# What this task involves:
Read through the listing below, and copy every line where the string "readdata" appears.
^^^^^^^^
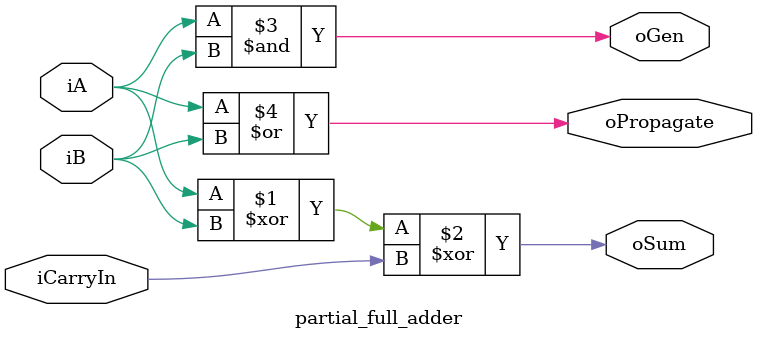
<source format=v>
`timescale 1ns / 1ps


module partial_full_adder(
    input   wire iA, iB,
    input   wire iCarryIn,
    output  wire oSum, oGen, oPropagate
    );
 
assign oSum = iA ^ iB ^ iCarryIn;
assign oGen = iA & iB;
assign oPropagate = iA | iB;

endmodule

</source>
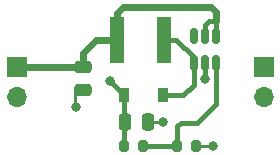
<source format=gtl>
%TF.GenerationSoftware,KiCad,Pcbnew,6.0.5-a6ca702e91~116~ubuntu20.04.1*%
%TF.CreationDate,2022-06-08T10:32:40+02:00*%
%TF.ProjectId,mini-pcb-3-to-5V-booster,6d696e69-2d70-4636-922d-332d746f2d35,rev?*%
%TF.SameCoordinates,Original*%
%TF.FileFunction,Copper,L1,Top*%
%TF.FilePolarity,Positive*%
%FSLAX46Y46*%
G04 Gerber Fmt 4.6, Leading zero omitted, Abs format (unit mm)*
G04 Created by KiCad (PCBNEW 6.0.5-a6ca702e91~116~ubuntu20.04.1) date 2022-06-08 10:32:40*
%MOMM*%
%LPD*%
G01*
G04 APERTURE LIST*
G04 Aperture macros list*
%AMRoundRect*
0 Rectangle with rounded corners*
0 $1 Rounding radius*
0 $2 $3 $4 $5 $6 $7 $8 $9 X,Y pos of 4 corners*
0 Add a 4 corners polygon primitive as box body*
4,1,4,$2,$3,$4,$5,$6,$7,$8,$9,$2,$3,0*
0 Add four circle primitives for the rounded corners*
1,1,$1+$1,$2,$3*
1,1,$1+$1,$4,$5*
1,1,$1+$1,$6,$7*
1,1,$1+$1,$8,$9*
0 Add four rect primitives between the rounded corners*
20,1,$1+$1,$2,$3,$4,$5,0*
20,1,$1+$1,$4,$5,$6,$7,0*
20,1,$1+$1,$6,$7,$8,$9,0*
20,1,$1+$1,$8,$9,$2,$3,0*%
G04 Aperture macros list end*
%TA.AperFunction,SMDPad,CuDef*%
%ADD10R,1.257300X4.013200*%
%TD*%
%TA.AperFunction,SMDPad,CuDef*%
%ADD11RoundRect,0.250000X-0.250000X-0.475000X0.250000X-0.475000X0.250000X0.475000X-0.250000X0.475000X0*%
%TD*%
%TA.AperFunction,SMDPad,CuDef*%
%ADD12RoundRect,0.200000X-0.200000X-0.275000X0.200000X-0.275000X0.200000X0.275000X-0.200000X0.275000X0*%
%TD*%
%TA.AperFunction,SMDPad,CuDef*%
%ADD13RoundRect,0.250000X-0.475000X0.250000X-0.475000X-0.250000X0.475000X-0.250000X0.475000X0.250000X0*%
%TD*%
%TA.AperFunction,ComponentPad*%
%ADD14R,1.700000X1.700000*%
%TD*%
%TA.AperFunction,ComponentPad*%
%ADD15O,1.700000X1.700000*%
%TD*%
%TA.AperFunction,SMDPad,CuDef*%
%ADD16R,0.900000X1.200000*%
%TD*%
%TA.AperFunction,SMDPad,CuDef*%
%ADD17RoundRect,0.150000X0.150000X-0.512500X0.150000X0.512500X-0.150000X0.512500X-0.150000X-0.512500X0*%
%TD*%
%TA.AperFunction,ViaPad*%
%ADD18C,0.800000*%
%TD*%
%TA.AperFunction,Conductor*%
%ADD19C,0.400000*%
%TD*%
%TA.AperFunction,Conductor*%
%ADD20C,0.600000*%
%TD*%
%TA.AperFunction,Conductor*%
%ADD21C,0.250000*%
%TD*%
G04 APERTURE END LIST*
D10*
%TO.P,L1,1,1*%
%TO.N,BAT+*%
X102775150Y-69475000D03*
%TO.P,L1,2,2*%
%TO.N,Net-(D1-Pad2)*%
X106724850Y-69475000D03*
%TD*%
D11*
%TO.P,C2,1*%
%TO.N,VBUS*%
X103450000Y-76450000D03*
%TO.P,C2,2*%
%TO.N,GND*%
X105350000Y-76450000D03*
%TD*%
D12*
%TO.P,R1,1*%
%TO.N,VBUS*%
X103355000Y-78450000D03*
%TO.P,R1,2*%
%TO.N,Net-(R1-Pad2)*%
X105005000Y-78450000D03*
%TD*%
D13*
%TO.P,C1,1*%
%TO.N,BAT+*%
X99875000Y-71800000D03*
%TO.P,C1,2*%
%TO.N,GND*%
X99875000Y-73700000D03*
%TD*%
D12*
%TO.P,R2,1*%
%TO.N,Net-(R1-Pad2)*%
X107825000Y-78450000D03*
%TO.P,R2,2*%
%TO.N,GND*%
X109475000Y-78450000D03*
%TD*%
D14*
%TO.P,J1,1,Pin_1*%
%TO.N,BAT+*%
X94275000Y-71825000D03*
D15*
%TO.P,J1,2,Pin_2*%
%TO.N,GND*%
X94275000Y-74365000D03*
%TD*%
D16*
%TO.P,D1,1,K*%
%TO.N,VBUS*%
X103400000Y-74150000D03*
%TO.P,D1,2,A*%
%TO.N,Net-(D1-Pad2)*%
X106700000Y-74150000D03*
%TD*%
D14*
%TO.P,J2,1,Pin_1*%
%TO.N,VBUS*%
X115175000Y-71825000D03*
D15*
%TO.P,J2,2,Pin_2*%
%TO.N,GND*%
X115175000Y-74365000D03*
%TD*%
D17*
%TO.P,U1,1,SW*%
%TO.N,Net-(D1-Pad2)*%
X109250000Y-71420000D03*
%TO.P,U1,2,GND*%
%TO.N,GND*%
X110200000Y-71420000D03*
%TO.P,U1,3,FB*%
%TO.N,Net-(R1-Pad2)*%
X111150000Y-71420000D03*
%TO.P,U1,4,EN*%
%TO.N,BAT+*%
X111150000Y-69145000D03*
%TO.P,U1,5,IN*%
X110200000Y-69145000D03*
%TO.P,U1,6,NC*%
%TO.N,unconnected-(U1-Pad6)*%
X109250000Y-69145000D03*
%TD*%
D18*
%TO.N,VBUS*%
X102200000Y-72950000D03*
%TO.N,GND*%
X110225000Y-72800000D03*
X106700000Y-76450000D03*
X99275000Y-75150000D03*
X110875000Y-78450000D03*
%TD*%
D19*
%TO.N,VBUS*%
X103400000Y-74150000D02*
X102200000Y-72950000D01*
X103355000Y-78450000D02*
X103355000Y-74195000D01*
X103355000Y-74195000D02*
X103400000Y-74150000D01*
%TO.N,Net-(D1-Pad2)*%
X109250000Y-71420000D02*
X109250000Y-73275000D01*
X109250000Y-73275000D02*
X108375000Y-74150000D01*
X108375000Y-74150000D02*
X106700000Y-74150000D01*
X109250000Y-71420000D02*
X109250000Y-70925000D01*
X109250000Y-70925000D02*
X107800000Y-69475000D01*
X107800000Y-69475000D02*
X106724850Y-69475000D01*
%TO.N,GND*%
X110200000Y-72775000D02*
X110225000Y-72800000D01*
X110200000Y-71420000D02*
X110200000Y-72775000D01*
%TO.N,Net-(R1-Pad2)*%
X111150000Y-71420000D02*
X111150000Y-74900000D01*
X111150000Y-74900000D02*
X109550000Y-76500000D01*
X109550000Y-76500000D02*
X108150000Y-76500000D01*
X108150000Y-76500000D02*
X107825000Y-76825000D01*
X107825000Y-76825000D02*
X107825000Y-78450000D01*
X105005000Y-78450000D02*
X107825000Y-78450000D01*
%TO.N,BAT+*%
X111150000Y-67900000D02*
X110525000Y-67900000D01*
X110525000Y-67900000D02*
X110200000Y-68225000D01*
X111150000Y-69145000D02*
X111150000Y-67900000D01*
D20*
X111150000Y-67900000D02*
X111150000Y-67150000D01*
D19*
X110200000Y-68225000D02*
X110200000Y-69145000D01*
D20*
X110725000Y-66725000D02*
X103250000Y-66725000D01*
X111150000Y-67150000D02*
X110725000Y-66725000D01*
X103250000Y-66725000D02*
X102775150Y-67199850D01*
X102775150Y-67199850D02*
X102775150Y-69475000D01*
X99875000Y-70575000D02*
X100975000Y-69475000D01*
X100975000Y-69475000D02*
X102775150Y-69475000D01*
X99875000Y-71800000D02*
X99875000Y-70575000D01*
X94275000Y-71825000D02*
X99850000Y-71825000D01*
D19*
X99850000Y-71825000D02*
X99875000Y-71800000D01*
D21*
%TO.N,GND*%
X109475000Y-78450000D02*
X110875000Y-78450000D01*
X99250000Y-73950000D02*
X99250000Y-75125000D01*
X105350000Y-76450000D02*
X106700000Y-76450000D01*
%TD*%
M02*

</source>
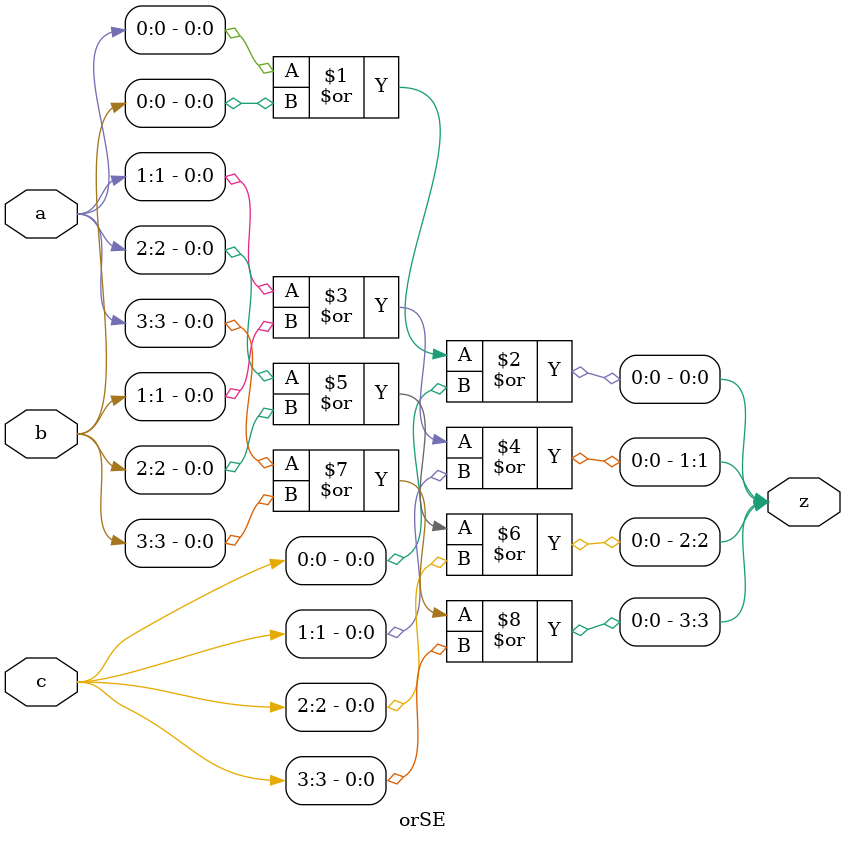
<source format=v>
module orSE(a, b, c, z); // not sure if modul has to be adjusted based on the fact that 3
	input [3:0] a, b, c;
	output [3:0] z;
	assign z[0] = (a[0]|b[0]|c[0]);  // selecting the appropriate 4-bit fields for Ra, Rb, and Rc in the IR register
	assign z[1] = (a[1]|b[1]|c[1]); 
	assign z[2] = (a[2]|b[2]|c[2]); 
	assign z[3] = (a[3]|b[3]|c[3]); 
endmodule 

</source>
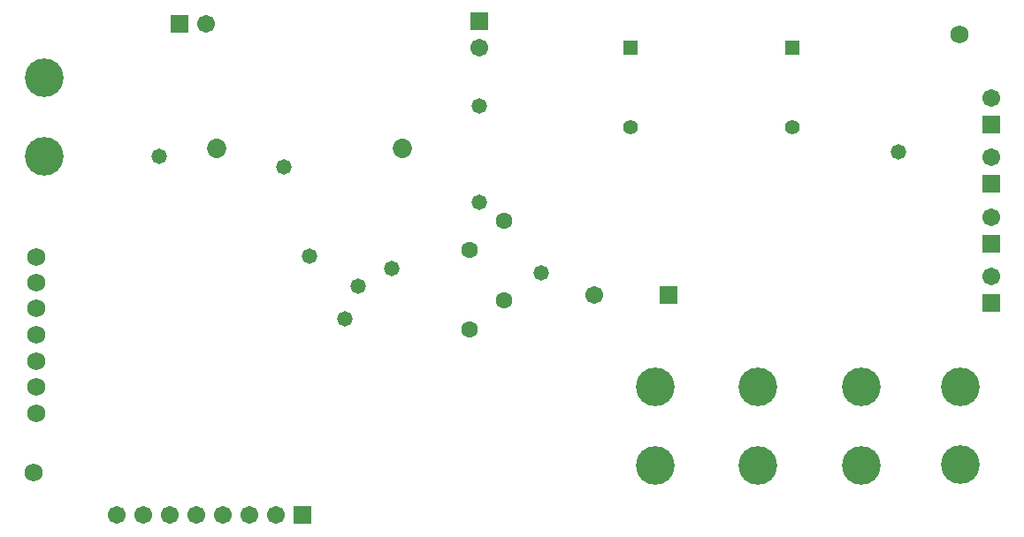
<source format=gbs>
%FSTAX23Y23*%
%MOIN*%
%SFA1B1*%

%IPPOS*%
%ADD40R,0.067060X0.067060*%
%ADD48C,0.068000*%
%ADD49C,0.072960*%
%ADD50C,0.067060*%
%ADD51R,0.067060X0.067060*%
%ADD52C,0.063120*%
%ADD53C,0.055240*%
%ADD54R,0.055240X0.055240*%
%ADD55C,0.145800*%
%ADD56C,0.058000*%
%LNpowerboard-1*%
%LPD*%
G54D40*
X0475Y0434D03*
Y04115D03*
Y0389D03*
Y03665D03*
X0282Y0473D03*
G54D48*
X0114Y03028D03*
X0463Y0468D03*
X0115Y03645D03*
Y03743D03*
Y03251D03*
Y03349D03*
Y03546D03*
Y03448D03*
Y03841D03*
G54D49*
X0253Y0425D03*
X0183D03*
G54D50*
X0179Y0472D03*
X0475Y0444D03*
Y04215D03*
Y0399D03*
Y03765D03*
X0282Y0463D03*
X03255Y03695D03*
X02055Y02865D03*
X01955D03*
X01855D03*
X01755D03*
X01655D03*
X01555D03*
X01455D03*
G54D51*
X0169Y0472D03*
X03534Y03695D03*
X02155Y02865D03*
G54D52*
X02915Y03675D03*
Y03975D03*
X02785Y03865D03*
Y03565D03*
G54D53*
X04Y0433D03*
X0339D03*
G54D54*
X04Y0463D03*
X0339D03*
G54D55*
X0118Y04515D03*
Y04219D03*
X04635Y03055D03*
Y0335D03*
X0387Y03054D03*
Y03349D03*
X0426Y03054D03*
Y03349D03*
X03485Y03054D03*
Y0335D03*
G54D56*
X044Y04235D03*
X02365Y0373D03*
X0249Y03795D03*
X02315Y03606D03*
X0282Y04045D03*
Y0441D03*
X03055Y0378D03*
X0218Y03843D03*
X02084Y0418D03*
X01614Y04219D03*
M02*
</source>
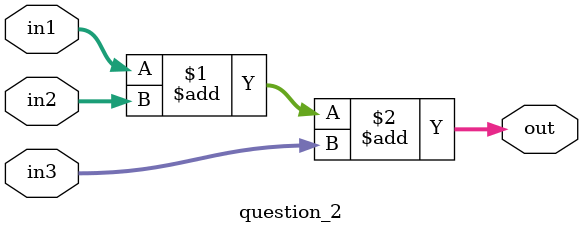
<source format=v>
module question_2 (out, in1, in2, in3);
	input [2:0] in1, in2, in3; // 3 3-bit inputs.
	output [3:0] out; // 1 4-bit output, enough to fit max value.

	assign out = in1 + in2 + in3;
endmodule

</source>
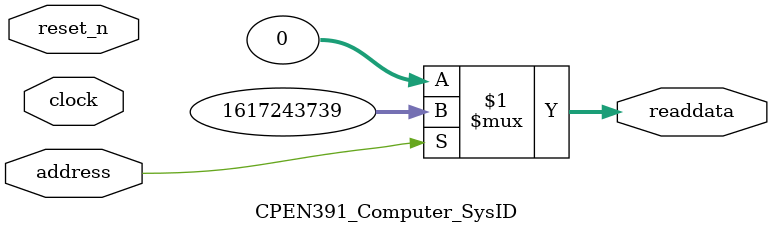
<source format=v>



// synthesis translate_off
`timescale 1ns / 1ps
// synthesis translate_on

// turn off superfluous verilog processor warnings 
// altera message_level Level1 
// altera message_off 10034 10035 10036 10037 10230 10240 10030 

module CPEN391_Computer_SysID (
               // inputs:
                address,
                clock,
                reset_n,

               // outputs:
                readdata
             )
;

  output  [ 31: 0] readdata;
  input            address;
  input            clock;
  input            reset_n;

  wire    [ 31: 0] readdata;
  //control_slave, which is an e_avalon_slave
  assign readdata = address ? 1617243739 : 0;

endmodule



</source>
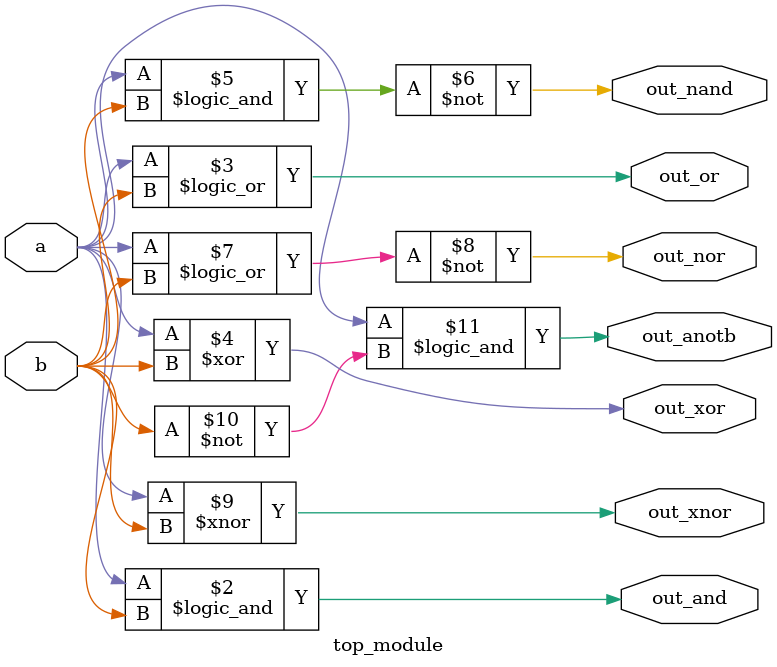
<source format=v>
module top_module( 
    input a, b,
    output out_and,
    output out_or,
    output out_xor,
    output out_nand,
    output out_nor,
    output out_xnor,
    output out_anotb
);
    always @(*) begin
      out_and=a&&b;
      out_or=a||b;
      out_xor=a^b;
      out_nand=~(a&&b);
      out_nor=~(a||b);
      out_xnor=a~^b;
      out_anotb=a&&(~b);
    end
endmodule
</source>
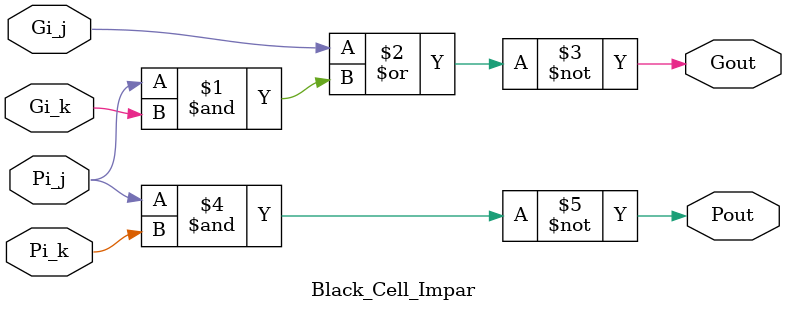
<source format=v>


module Black_Cell_Impar ( 
	input wire Gi_j, Pi_j, Gi_k, Pi_k,
	output wire Gout, Pout
);
	assign Gout = ~(Gi_j | (Pi_j & Gi_k));
	assign Pout = ~(Pi_j & Pi_k);
endmodule

</source>
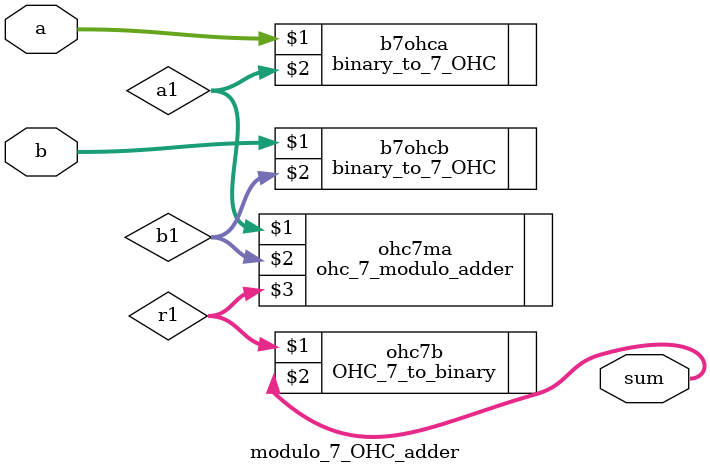
<source format=v>
`timescale 1ns / 1ps
module modulo_7_OHC_adder(a,b,sum);
    input [3:1]a,b;
    output [3:1]sum;
    wire [6:0]a1,b1,r1;
    binary_to_7_OHC b7ohca(a,a1);
    binary_to_7_OHC b7ohcb(b,b1);
    ohc_7_modulo_adder ohc7ma(a1,b1,r1);
    OHC_7_to_binary ohc7b(r1,sum);
endmodule

</source>
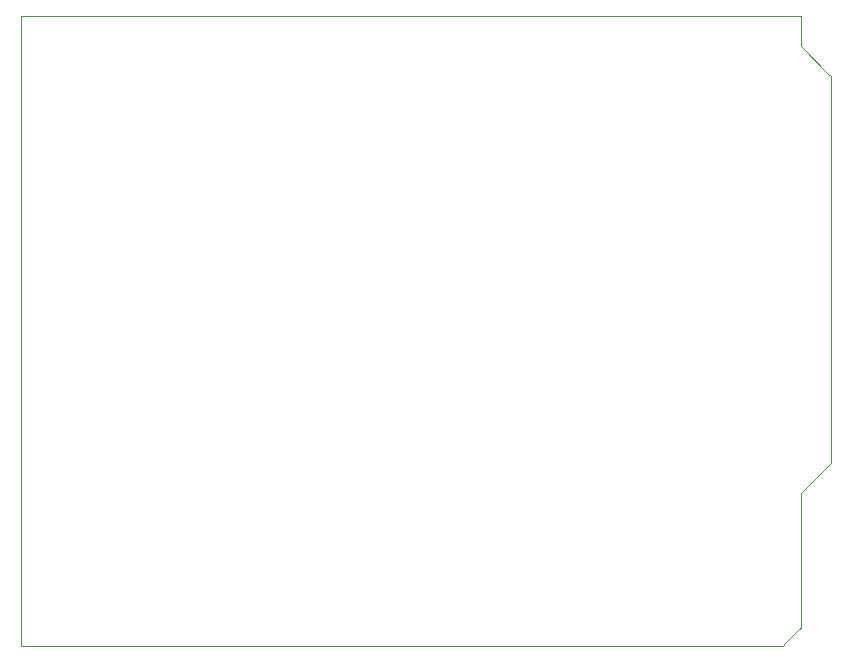
<source format=gbr>
%TF.GenerationSoftware,KiCad,Pcbnew,8.0.2-1*%
%TF.CreationDate,2024-05-16T23:12:18-04:00*%
%TF.ProjectId,ORA_Arduino_ESP_CAN_Shield,4f52415f-4172-4647-9569-6e6f5f455350,rev?*%
%TF.SameCoordinates,Original*%
%TF.FileFunction,Profile,NP*%
%FSLAX46Y46*%
G04 Gerber Fmt 4.6, Leading zero omitted, Abs format (unit mm)*
G04 Created by KiCad (PCBNEW 8.0.2-1) date 2024-05-16 23:12:18*
%MOMM*%
%LPD*%
G01*
G04 APERTURE LIST*
%TA.AperFunction,Profile*%
%ADD10C,0.050000*%
%TD*%
G04 APERTURE END LIST*
D10*
X92300000Y-60670000D02*
X92360000Y-60610000D01*
X89820000Y-63150000D02*
X89820000Y-63270000D01*
X92270000Y-60700000D02*
X92300000Y-60670000D01*
X23780000Y-22770000D02*
X23780000Y-75960000D01*
X89820000Y-74310000D02*
X89820000Y-63270000D01*
X23780000Y-76110000D02*
X88190000Y-76110000D01*
X89820000Y-25310000D02*
X89820000Y-22900000D01*
X75330000Y-22770000D02*
X23780000Y-22770000D01*
X88510000Y-75900000D02*
X89720000Y-74690000D01*
X92360000Y-27850000D02*
X92160000Y-27650000D01*
X88300000Y-76110000D02*
X88190000Y-76110000D01*
X92160000Y-27650000D02*
X89820000Y-25310000D01*
X23780000Y-75960000D02*
X23780000Y-76110000D01*
X89820000Y-22900000D02*
X89820000Y-22770000D01*
X89930000Y-63040000D02*
X92270000Y-60700000D01*
X89820000Y-22770000D02*
X89630000Y-22770000D01*
X89820000Y-74590000D02*
X89820000Y-74510000D01*
X92360000Y-28010000D02*
X92360000Y-27850000D01*
X89720000Y-74690000D02*
X89820000Y-74590000D01*
X89820000Y-74310000D02*
X89820000Y-74510000D01*
X89930000Y-63040000D02*
X89820000Y-63150000D01*
X88510000Y-75900000D02*
X88300000Y-76110000D01*
X92360000Y-60610000D02*
X92360000Y-28010000D01*
X89630000Y-22770000D02*
X75330000Y-22770000D01*
M02*

</source>
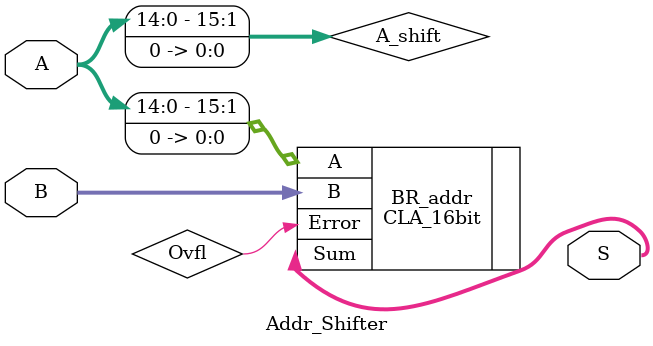
<source format=v>
module Addr_Shifter(A, B, S);
input [15:0] A; // Input the signextended branch addr that needs to be shifted left
input [15:0] B; // input for the next PC addr 
output [15:0] S;  //Sum of the two addrs
wire Ovfl;
wire [15:0] A_shift; //shift the Br addr by 1 = *2

assign A_shift = {A[14:0], 1'b0};
CLA_16bit BR_addr(.A(A_shift), .B(B), .Sum(S), .Error(Ovfl));

endmodule

</source>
^^^^^^^^
# Answer box:
                readdata
  output  [ 31: 0] readdata;
  wire    [ 31: 0] readdata;
  assign readdata = address ? 1617243739 : 0;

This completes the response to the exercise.